## Start

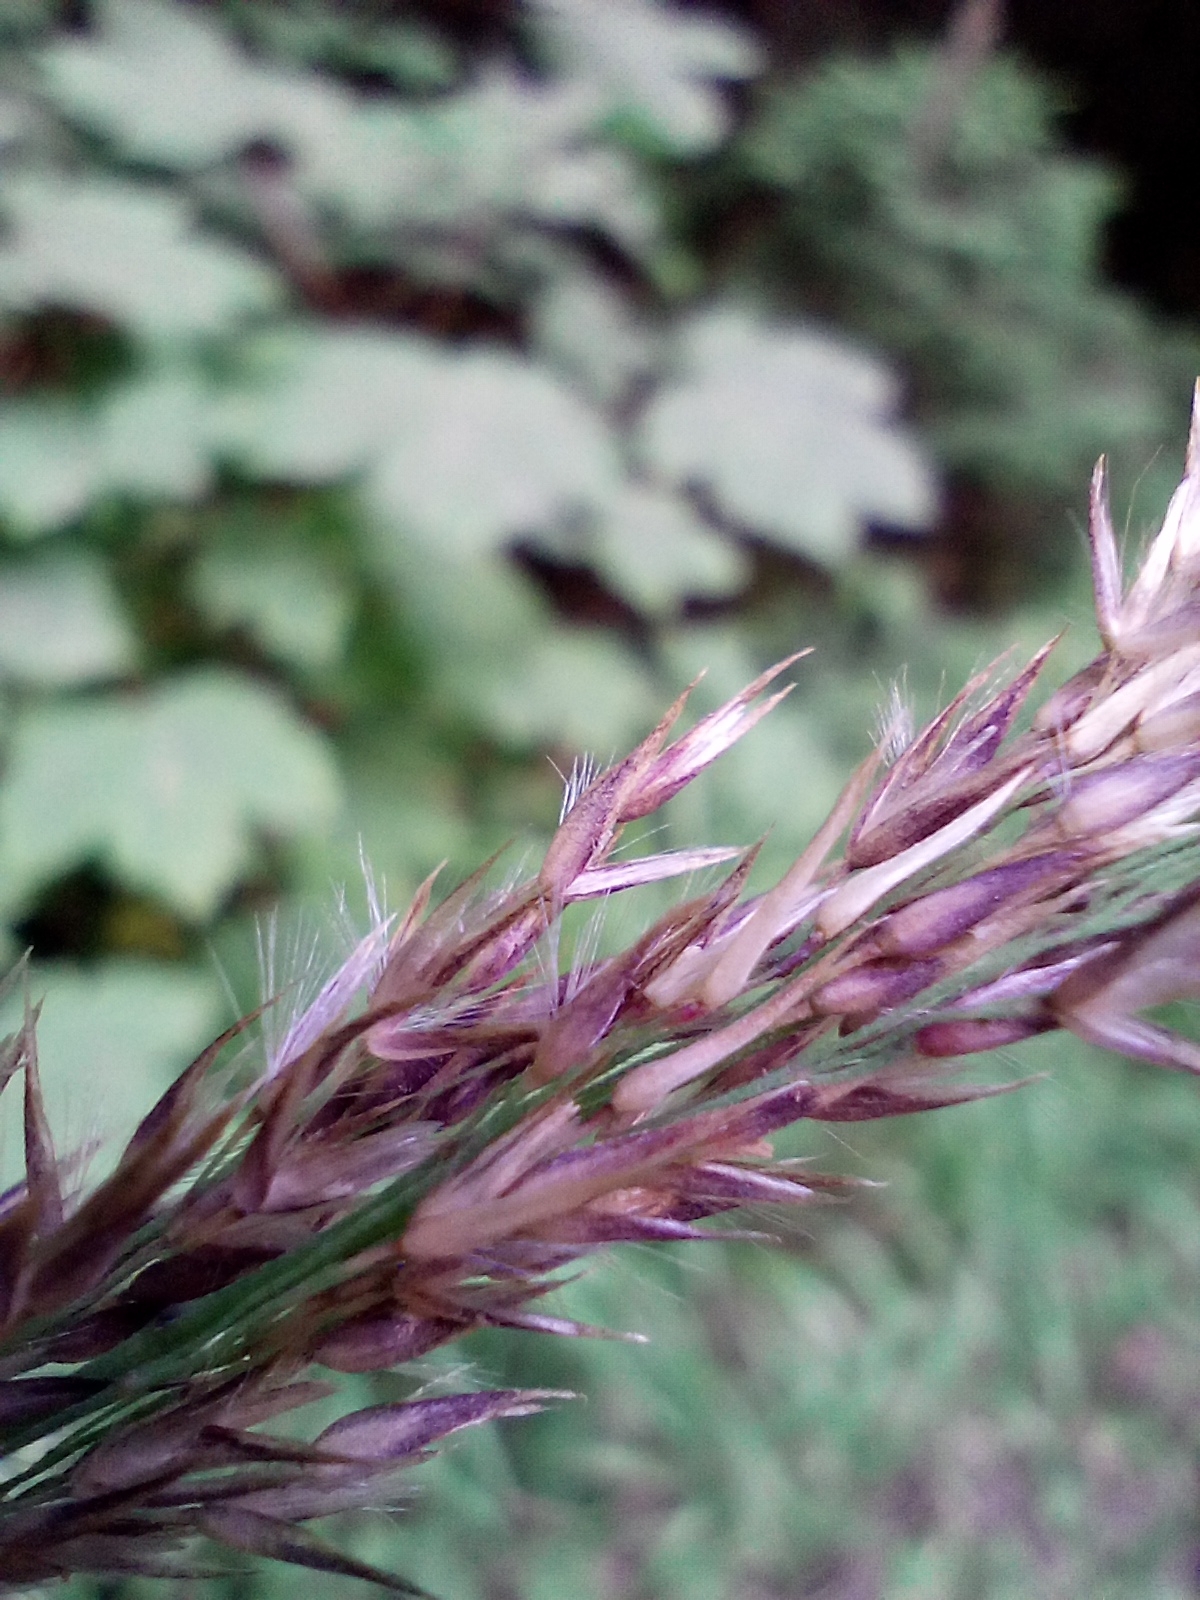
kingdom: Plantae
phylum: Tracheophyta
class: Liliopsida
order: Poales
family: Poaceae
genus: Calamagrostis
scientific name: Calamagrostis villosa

## End

# WHAT THE TASK REQUIRES
Can you reproduce every line of text in the records above, character for character, leaving out the pictures?

# REPLY TO THE EXERCISE
kingdom: Plantae
phylum: Tracheophyta
class: Liliopsida
order: Poales
family: Poaceae
genus: Calamagrostis
scientific name: Calamagrostis villosa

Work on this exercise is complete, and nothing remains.